Data records
··········
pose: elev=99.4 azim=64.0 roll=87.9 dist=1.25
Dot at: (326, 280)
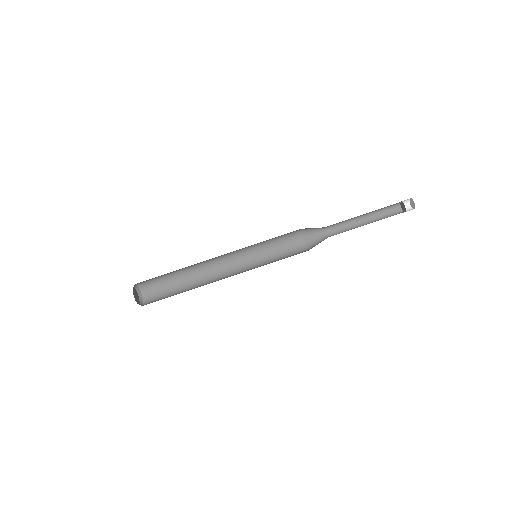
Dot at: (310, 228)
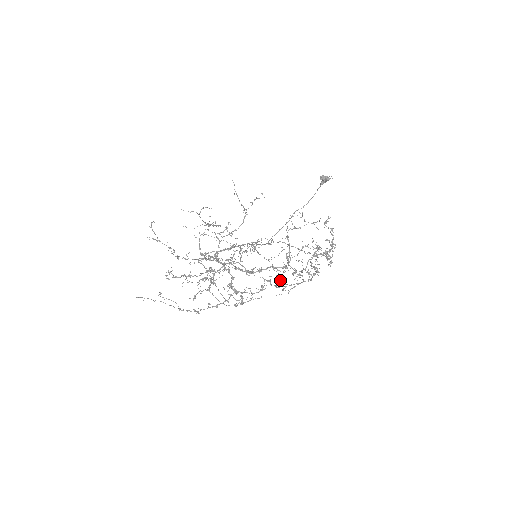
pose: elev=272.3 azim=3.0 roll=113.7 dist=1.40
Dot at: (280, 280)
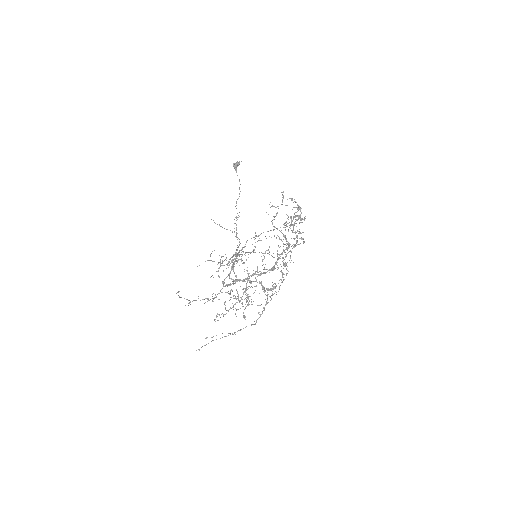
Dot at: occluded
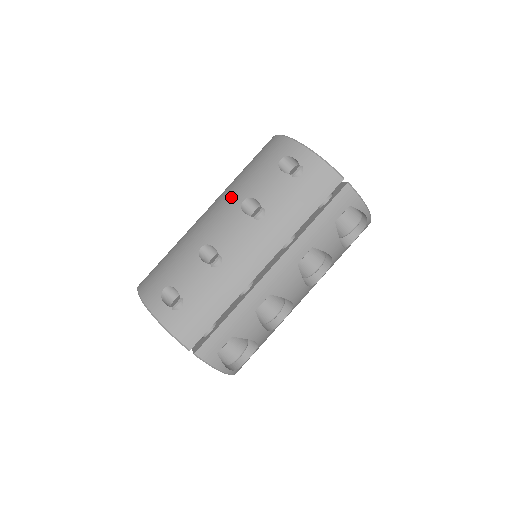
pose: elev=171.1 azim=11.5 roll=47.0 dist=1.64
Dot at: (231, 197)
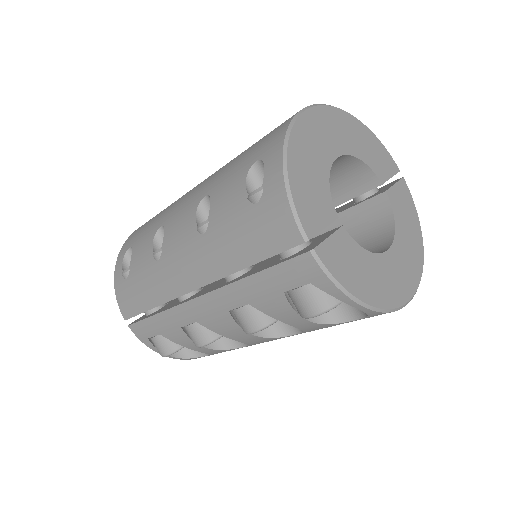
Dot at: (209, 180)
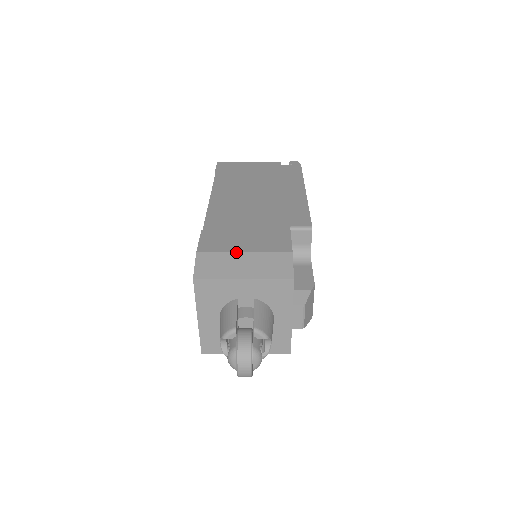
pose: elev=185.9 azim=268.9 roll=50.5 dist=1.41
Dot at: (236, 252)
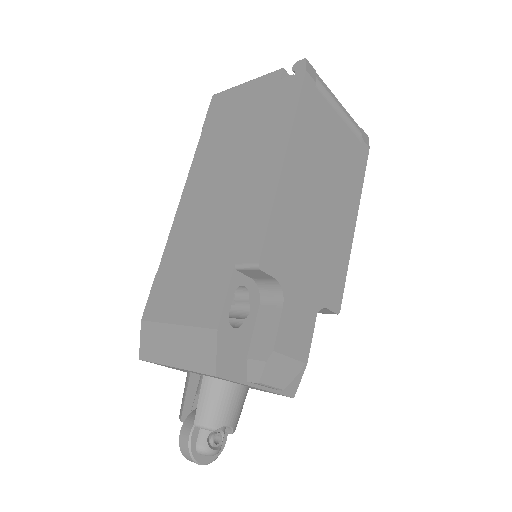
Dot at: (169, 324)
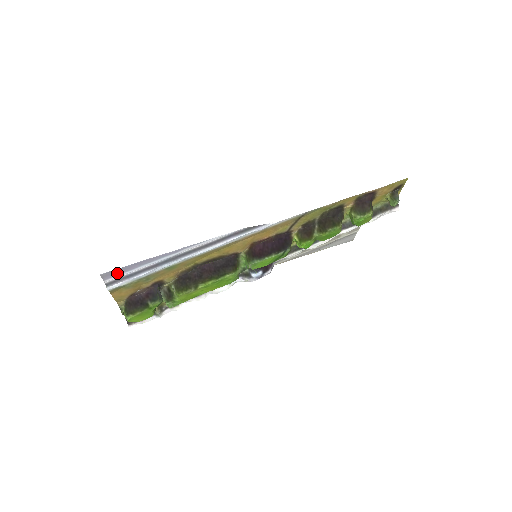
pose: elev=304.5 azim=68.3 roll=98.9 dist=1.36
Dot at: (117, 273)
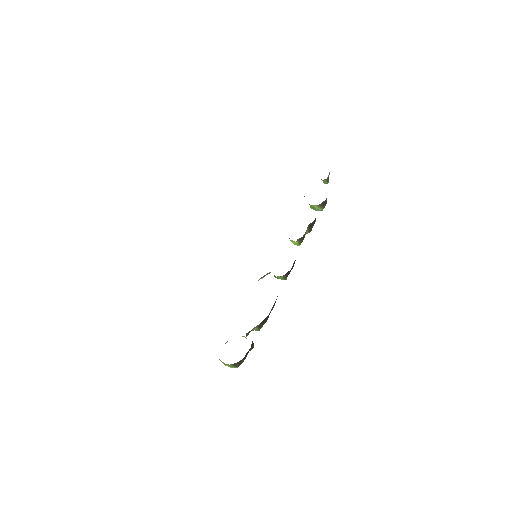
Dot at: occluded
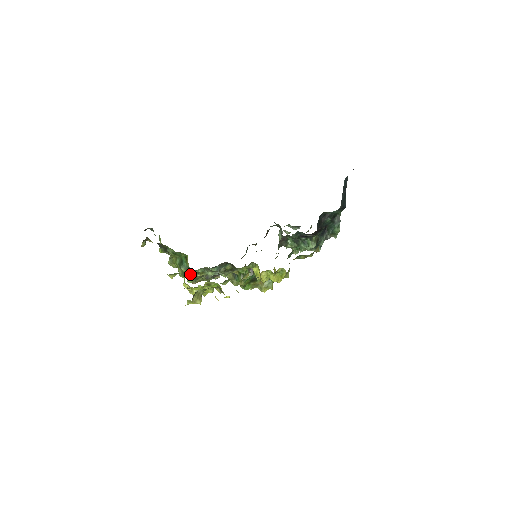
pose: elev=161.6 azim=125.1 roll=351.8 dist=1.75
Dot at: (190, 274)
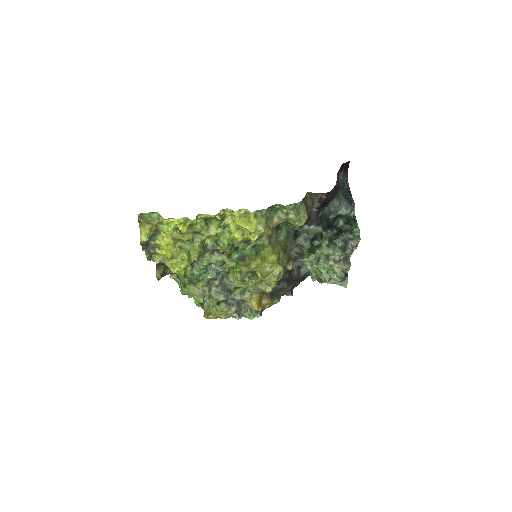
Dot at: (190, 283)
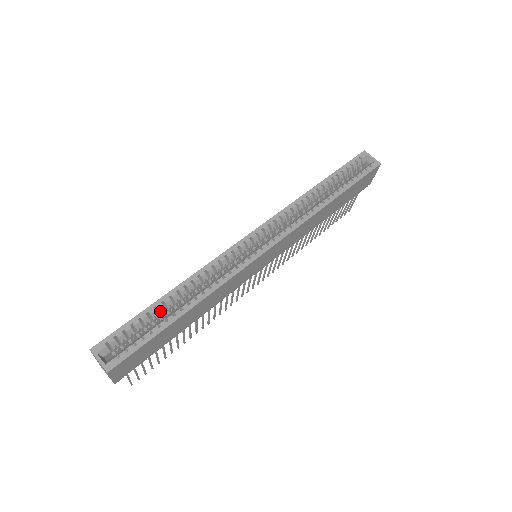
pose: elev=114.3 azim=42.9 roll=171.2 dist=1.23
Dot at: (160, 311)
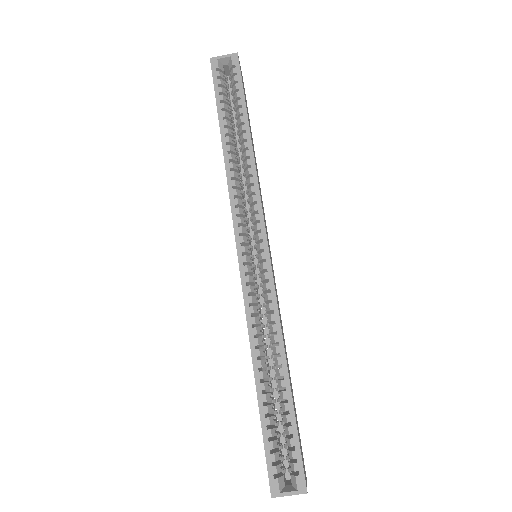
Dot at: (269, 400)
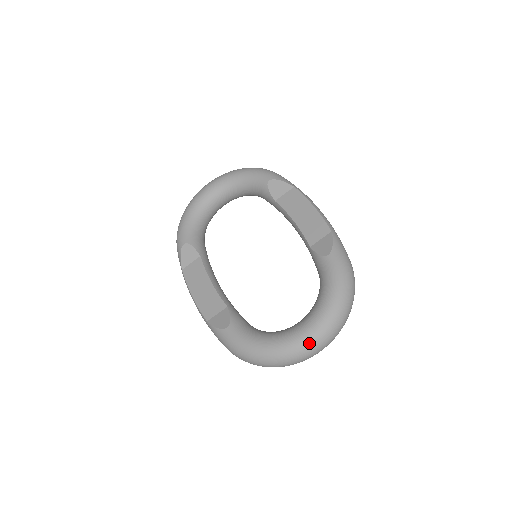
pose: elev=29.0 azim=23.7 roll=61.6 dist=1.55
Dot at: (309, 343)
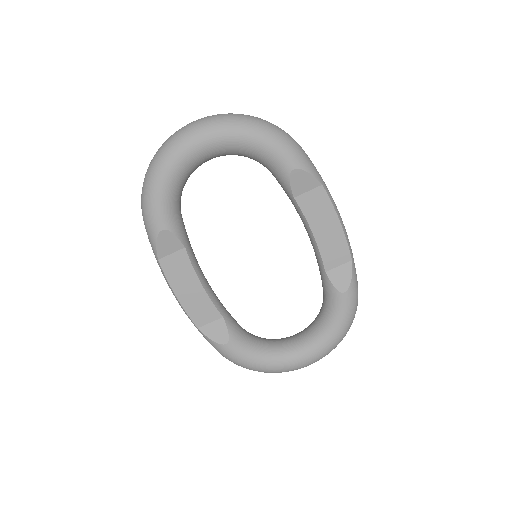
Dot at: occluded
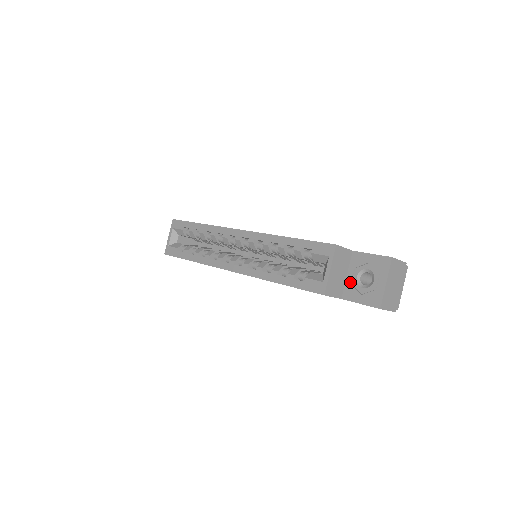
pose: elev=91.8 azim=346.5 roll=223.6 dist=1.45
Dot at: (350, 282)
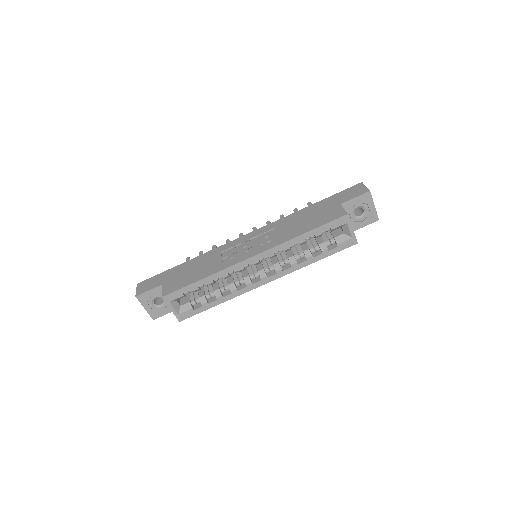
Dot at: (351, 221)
··········
> [DIRECTION]
Repeat every line of the entries above word for word, omitting the pictures.

> [SOLUTION]
pose: elev=99.4 azim=64.0 roll=87.9 dist=1.25
Dot at: (326, 280)
Dot at: (310, 228)
pose: elev=272.3 azim=3.0 roll=113.7 dist=1.40
Dot at: (280, 280)
Dot at: occluded
pose: elev=171.1 azim=11.5 roll=47.0 dist=1.64
Dot at: (231, 197)
Dot at: (209, 180)
pose: elev=185.9 azim=268.9 roll=50.5 dist=1.41
Dot at: (236, 252)
Dot at: (169, 324)
pose: elev=304.5 azim=68.3 roll=98.9 dist=1.36
Dot at: (117, 273)
Dot at: occluded
pose: elev=161.6 azim=125.1 roll=351.8 dist=1.75
Dot at: (190, 274)
Dot at: (190, 283)
pose: elev=114.3 azim=42.9 roll=171.2 dist=1.23
Dot at: (160, 311)
Dot at: (269, 400)
pose: elev=29.0 azim=23.7 roll=61.6 dist=1.55
Dot at: (309, 343)
Dot at: occluded
pose: elev=91.8 azim=346.5 roll=223.6 dist=1.45
Dot at: (350, 282)
Dot at: (351, 221)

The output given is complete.